Queridas personas:
Hace unas semanas, en un arrebato, me compré un iPad Air. El acto solo puede definirse como capricho porque en realidad no lo necesito y además ya tenía otro iPad que, a pesar de su avanzada edad, funcionaba relativamente bien. Pero quería un juguete nuevo, flamante, que me apeteciera tener entre las manos y sobre todo, que materializara el espíritu que llevo cultivando desde aquel día que marqué una línea roja mental y me situé al otro lado de todos los sucesos terribles del mundo, trágicos o anecdóticos, que no están bajo mi control. Fue el día que hice la lista de cosas que me inspiran y me hacen feliz y en las que sí quiero invertir mi energía. A este espíritu le concedí una ventana de espacio y tiempo, dedicándole una hora sagrada cada mañana.
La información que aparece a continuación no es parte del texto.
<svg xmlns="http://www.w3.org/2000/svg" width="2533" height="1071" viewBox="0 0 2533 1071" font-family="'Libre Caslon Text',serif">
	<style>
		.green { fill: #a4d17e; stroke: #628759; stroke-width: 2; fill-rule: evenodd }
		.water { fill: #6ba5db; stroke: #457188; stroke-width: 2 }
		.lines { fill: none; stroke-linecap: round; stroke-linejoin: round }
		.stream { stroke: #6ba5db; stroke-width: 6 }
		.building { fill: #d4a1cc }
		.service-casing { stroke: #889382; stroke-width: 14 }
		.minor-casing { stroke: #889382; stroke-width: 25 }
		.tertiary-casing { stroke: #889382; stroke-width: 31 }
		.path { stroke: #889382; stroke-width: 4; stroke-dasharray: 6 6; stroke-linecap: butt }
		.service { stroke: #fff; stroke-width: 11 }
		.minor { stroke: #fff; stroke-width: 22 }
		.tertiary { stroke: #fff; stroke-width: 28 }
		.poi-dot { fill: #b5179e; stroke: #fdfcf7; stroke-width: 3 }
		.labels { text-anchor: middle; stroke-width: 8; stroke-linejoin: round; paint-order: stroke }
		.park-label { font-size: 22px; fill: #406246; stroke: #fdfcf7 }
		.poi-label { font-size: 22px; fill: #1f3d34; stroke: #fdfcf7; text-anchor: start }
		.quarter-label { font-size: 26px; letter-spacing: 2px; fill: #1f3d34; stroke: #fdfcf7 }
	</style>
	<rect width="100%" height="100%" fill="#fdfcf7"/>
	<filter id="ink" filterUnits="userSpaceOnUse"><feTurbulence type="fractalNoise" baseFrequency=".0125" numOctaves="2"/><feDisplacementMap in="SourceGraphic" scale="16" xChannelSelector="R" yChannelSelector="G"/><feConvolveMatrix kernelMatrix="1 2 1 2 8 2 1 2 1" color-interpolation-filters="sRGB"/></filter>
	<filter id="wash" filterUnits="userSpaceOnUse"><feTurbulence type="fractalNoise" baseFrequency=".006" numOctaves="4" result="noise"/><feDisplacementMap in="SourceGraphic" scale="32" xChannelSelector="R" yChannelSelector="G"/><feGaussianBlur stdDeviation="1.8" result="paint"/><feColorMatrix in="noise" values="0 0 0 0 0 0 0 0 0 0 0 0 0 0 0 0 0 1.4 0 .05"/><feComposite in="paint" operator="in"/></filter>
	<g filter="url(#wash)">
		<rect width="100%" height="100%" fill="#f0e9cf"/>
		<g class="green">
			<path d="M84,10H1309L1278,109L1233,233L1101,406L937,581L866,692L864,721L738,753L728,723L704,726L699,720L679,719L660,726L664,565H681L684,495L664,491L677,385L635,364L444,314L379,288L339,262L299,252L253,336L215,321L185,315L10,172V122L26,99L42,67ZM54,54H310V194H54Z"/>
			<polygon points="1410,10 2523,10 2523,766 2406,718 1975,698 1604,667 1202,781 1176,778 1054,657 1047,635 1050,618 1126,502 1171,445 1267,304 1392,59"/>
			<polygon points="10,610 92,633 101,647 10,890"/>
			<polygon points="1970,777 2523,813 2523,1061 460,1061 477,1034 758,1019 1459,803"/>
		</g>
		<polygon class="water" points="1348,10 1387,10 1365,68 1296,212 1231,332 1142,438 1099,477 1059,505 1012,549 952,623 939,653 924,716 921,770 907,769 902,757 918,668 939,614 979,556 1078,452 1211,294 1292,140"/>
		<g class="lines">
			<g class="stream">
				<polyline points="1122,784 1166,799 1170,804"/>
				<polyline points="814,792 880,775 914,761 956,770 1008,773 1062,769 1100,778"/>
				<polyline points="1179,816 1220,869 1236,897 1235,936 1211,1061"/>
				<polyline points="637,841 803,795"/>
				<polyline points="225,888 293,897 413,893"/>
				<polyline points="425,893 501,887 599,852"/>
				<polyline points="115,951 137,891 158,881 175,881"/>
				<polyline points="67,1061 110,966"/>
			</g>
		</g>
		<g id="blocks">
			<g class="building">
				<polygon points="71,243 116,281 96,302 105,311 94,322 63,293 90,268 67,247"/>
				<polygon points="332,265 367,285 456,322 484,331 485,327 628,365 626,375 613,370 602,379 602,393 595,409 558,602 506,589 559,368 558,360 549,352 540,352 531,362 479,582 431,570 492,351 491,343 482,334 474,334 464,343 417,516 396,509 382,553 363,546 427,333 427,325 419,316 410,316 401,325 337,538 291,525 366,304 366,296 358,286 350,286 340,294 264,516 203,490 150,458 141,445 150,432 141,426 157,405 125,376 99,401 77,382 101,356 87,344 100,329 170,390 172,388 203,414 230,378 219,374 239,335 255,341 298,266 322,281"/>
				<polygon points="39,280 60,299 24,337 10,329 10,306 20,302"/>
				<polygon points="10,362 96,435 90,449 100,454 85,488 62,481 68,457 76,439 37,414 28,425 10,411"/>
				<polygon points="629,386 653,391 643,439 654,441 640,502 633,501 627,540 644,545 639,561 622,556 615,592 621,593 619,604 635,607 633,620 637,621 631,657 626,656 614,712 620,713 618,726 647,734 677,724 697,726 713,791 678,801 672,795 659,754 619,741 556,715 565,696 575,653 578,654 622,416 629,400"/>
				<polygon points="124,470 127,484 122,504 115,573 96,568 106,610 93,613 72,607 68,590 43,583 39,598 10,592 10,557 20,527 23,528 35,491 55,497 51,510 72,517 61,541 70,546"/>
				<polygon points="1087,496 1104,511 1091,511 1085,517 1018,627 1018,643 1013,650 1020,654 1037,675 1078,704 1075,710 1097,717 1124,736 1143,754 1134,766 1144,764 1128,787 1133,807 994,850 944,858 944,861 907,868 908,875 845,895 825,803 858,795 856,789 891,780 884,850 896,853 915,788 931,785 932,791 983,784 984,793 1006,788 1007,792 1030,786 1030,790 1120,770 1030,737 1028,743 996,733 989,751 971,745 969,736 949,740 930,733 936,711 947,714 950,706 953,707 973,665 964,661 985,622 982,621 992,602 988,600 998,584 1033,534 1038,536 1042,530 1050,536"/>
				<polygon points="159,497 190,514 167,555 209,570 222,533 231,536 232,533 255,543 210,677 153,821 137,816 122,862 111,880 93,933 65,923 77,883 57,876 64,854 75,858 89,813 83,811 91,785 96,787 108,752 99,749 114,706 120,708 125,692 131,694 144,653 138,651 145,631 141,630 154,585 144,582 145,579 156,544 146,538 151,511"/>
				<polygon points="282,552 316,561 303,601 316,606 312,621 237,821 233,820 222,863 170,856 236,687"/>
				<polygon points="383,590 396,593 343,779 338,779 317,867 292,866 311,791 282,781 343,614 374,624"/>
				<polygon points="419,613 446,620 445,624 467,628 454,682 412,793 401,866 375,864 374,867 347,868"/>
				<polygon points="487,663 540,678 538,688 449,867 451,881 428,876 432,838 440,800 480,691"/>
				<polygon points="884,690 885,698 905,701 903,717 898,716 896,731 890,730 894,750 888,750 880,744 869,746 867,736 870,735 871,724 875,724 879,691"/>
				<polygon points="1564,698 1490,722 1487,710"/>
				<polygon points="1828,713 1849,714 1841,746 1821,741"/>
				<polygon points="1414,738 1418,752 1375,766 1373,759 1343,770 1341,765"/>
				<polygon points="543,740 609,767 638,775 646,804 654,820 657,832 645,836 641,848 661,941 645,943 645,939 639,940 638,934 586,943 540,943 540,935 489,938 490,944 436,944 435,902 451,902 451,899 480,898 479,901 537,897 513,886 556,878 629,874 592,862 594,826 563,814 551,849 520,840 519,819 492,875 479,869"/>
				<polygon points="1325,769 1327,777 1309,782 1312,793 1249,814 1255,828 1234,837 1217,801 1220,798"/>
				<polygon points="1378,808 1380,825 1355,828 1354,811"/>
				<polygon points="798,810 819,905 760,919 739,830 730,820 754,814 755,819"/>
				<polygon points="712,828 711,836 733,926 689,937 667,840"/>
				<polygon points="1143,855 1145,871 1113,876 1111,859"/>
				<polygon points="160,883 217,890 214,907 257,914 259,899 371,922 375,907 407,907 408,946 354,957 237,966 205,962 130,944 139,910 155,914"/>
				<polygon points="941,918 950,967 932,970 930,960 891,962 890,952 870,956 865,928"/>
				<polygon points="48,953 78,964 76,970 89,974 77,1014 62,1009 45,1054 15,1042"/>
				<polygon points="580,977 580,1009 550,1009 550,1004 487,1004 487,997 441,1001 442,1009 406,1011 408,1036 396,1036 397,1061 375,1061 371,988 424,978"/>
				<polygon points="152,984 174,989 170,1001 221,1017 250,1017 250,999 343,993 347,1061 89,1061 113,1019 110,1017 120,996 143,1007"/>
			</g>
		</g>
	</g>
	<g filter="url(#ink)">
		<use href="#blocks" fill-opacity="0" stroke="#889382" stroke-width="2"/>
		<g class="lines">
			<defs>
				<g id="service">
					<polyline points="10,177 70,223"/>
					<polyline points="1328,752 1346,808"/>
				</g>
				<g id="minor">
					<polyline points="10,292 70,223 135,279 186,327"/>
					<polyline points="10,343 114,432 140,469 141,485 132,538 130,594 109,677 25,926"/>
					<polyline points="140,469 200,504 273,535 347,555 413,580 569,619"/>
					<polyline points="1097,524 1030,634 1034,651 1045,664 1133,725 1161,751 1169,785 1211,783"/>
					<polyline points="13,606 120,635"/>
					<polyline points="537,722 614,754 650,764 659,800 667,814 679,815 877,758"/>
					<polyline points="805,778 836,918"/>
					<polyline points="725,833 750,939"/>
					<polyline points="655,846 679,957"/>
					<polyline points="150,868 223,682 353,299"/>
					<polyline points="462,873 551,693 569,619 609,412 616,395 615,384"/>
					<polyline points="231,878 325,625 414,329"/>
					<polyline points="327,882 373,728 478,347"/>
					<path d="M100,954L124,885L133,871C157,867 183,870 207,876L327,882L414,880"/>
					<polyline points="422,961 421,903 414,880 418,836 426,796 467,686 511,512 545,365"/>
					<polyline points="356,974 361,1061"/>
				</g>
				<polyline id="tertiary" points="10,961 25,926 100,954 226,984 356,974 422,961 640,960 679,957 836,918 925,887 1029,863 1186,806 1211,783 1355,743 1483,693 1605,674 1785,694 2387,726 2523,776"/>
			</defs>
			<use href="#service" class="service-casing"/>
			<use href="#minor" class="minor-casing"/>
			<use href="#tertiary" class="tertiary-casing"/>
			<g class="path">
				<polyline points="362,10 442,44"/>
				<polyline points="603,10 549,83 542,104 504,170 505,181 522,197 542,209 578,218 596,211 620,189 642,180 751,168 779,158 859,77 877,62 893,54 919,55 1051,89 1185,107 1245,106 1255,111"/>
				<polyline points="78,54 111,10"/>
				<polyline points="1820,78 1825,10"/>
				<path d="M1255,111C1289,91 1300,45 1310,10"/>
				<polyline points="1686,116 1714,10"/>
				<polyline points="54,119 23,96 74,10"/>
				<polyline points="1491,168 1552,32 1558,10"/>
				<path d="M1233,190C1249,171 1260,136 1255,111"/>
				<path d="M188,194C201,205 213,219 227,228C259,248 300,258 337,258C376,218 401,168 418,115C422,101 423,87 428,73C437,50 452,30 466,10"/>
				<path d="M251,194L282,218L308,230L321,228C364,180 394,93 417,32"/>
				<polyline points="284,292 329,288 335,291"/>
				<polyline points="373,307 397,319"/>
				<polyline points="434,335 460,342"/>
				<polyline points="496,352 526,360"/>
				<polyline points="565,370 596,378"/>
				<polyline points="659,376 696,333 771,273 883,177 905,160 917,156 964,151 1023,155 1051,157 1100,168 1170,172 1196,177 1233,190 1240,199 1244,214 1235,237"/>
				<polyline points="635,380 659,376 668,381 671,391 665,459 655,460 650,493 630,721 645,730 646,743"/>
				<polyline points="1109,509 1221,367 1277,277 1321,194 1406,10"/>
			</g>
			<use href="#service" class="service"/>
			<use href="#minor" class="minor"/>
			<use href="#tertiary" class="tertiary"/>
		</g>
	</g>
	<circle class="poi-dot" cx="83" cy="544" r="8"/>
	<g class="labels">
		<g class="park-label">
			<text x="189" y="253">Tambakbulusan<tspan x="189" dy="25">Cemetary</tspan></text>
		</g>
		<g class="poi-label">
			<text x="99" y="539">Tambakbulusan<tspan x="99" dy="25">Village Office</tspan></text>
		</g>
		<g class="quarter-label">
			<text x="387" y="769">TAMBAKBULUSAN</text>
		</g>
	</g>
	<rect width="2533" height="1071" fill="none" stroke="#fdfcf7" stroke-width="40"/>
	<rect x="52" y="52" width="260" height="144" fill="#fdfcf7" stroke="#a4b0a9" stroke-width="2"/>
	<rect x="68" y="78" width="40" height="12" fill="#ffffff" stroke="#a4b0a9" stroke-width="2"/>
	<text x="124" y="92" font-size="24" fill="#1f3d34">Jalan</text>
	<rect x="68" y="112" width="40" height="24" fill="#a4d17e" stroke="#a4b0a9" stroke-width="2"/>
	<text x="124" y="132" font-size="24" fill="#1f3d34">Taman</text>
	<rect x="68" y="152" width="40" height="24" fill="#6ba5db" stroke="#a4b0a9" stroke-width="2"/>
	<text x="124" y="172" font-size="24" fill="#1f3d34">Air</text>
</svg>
Y ahora lo he vinculado a un objeto, que es también una puerta a una especie de jardín y refugio digital.
Porque este iPad nuevo, a diferencia de mi teléfono o mi ordenador, no va a servirme para «estar conectada con el mundo» y mucho menos para ser productiva. Todo lo contrario. Estaré conectada, sí, pero solo con el internet que me gusta, y si produzco algo será por casualidad.
Lo primero que hice al configurarlo fue quitar los iconos de las aplicaciones. No quiero ningún logo perturbando mi visión ni compitiendo con mi branding espiritual. Luego puse unos widgets, elegí algunas imágenes y le di un estilo dark academia porque en el fondo siempre seré una adolescente gótica. Es un work in progress, pero creo que es más fácil que entendáis la idea si le echáis un vistazo.
En mi pantalla de inicio tengo tres apps dedicadas a la lectura: este iPad es a la vez templo sagrado y biblioteca. Hay un acceso a YouTube donde el algoritmo jamás ha tenido poder sobre mí, nunca ha podido convencerme de que vea algo que no sea útil, relajante o bello. Está por supuesto Pinterest, que es mi lugar feliz desde hace años, y un acceso directo a la carpeta de correo donde almaceno las newsletters. Pensaréis quizá que, en este arranque de monasticismo digital, no me he instalado redes sociales, pero el icono de las setas es X, ni más ni menos, y el de la copa, Instagram.
En X, que es sin duda la red social más tóxica, existe paradójicamente la opción sana que ninguna otra consiente en darte: seguir listas privadas de usuarios que tú seleccionas por temas o afinidades. En mi opinión, una de las peores cosas que le puedes hacer a tu cerebro es escrolear una serie de contenidos sin ninguna relación entre sí. Un feed confeccionado por un algoritmo puede ser dañino y adictivo, pero aún peor es el que te devuelve el reflejo de tu Diógenes digital. Como me parece más fácil cambiar de vida que hacer limpieza, en mi iPad nuevo he instalado Instagram, pero no con mi cuenta normal, sino con una nueva en la que jamás publicaré y que solo me servirá para seguir a una pequeña selección de personas que no conozco de nada y que irá cambiando según me aburra o cambie de intereses.
De momento, este capricho ha incrementado mi felicidad de manera considerable, porque no es solo un objeto sino un propósito. Por supuesto que sigo usando el ordenador y el móvil y me entero de todo lo que pasa en el mundo. Vivo en una torre pero no es ni remotamente de marfil. Simplemente le he hecho más espacio en mi vida a otra manera de pasar tiempo en internet.
Llevamos una década instalados en la falsa dicotomía de que hay que entregarse a la economía de la atención que rigen los intereses de las grandes tecnológicas o desempolvar un Nokia 3310 y mudarse a una cabaña en el bosque. Respeto las dos opciones, pero creo que hay más caminos posibles. Me gusta salir al campo, quedar con mis amigos, pasar tiempo con mi familia y estar todo el día sin mirar el móvil, pero una parte inmensa de mi mundo y de la persona que soy está en internet. Y no pienso renunciar a ella.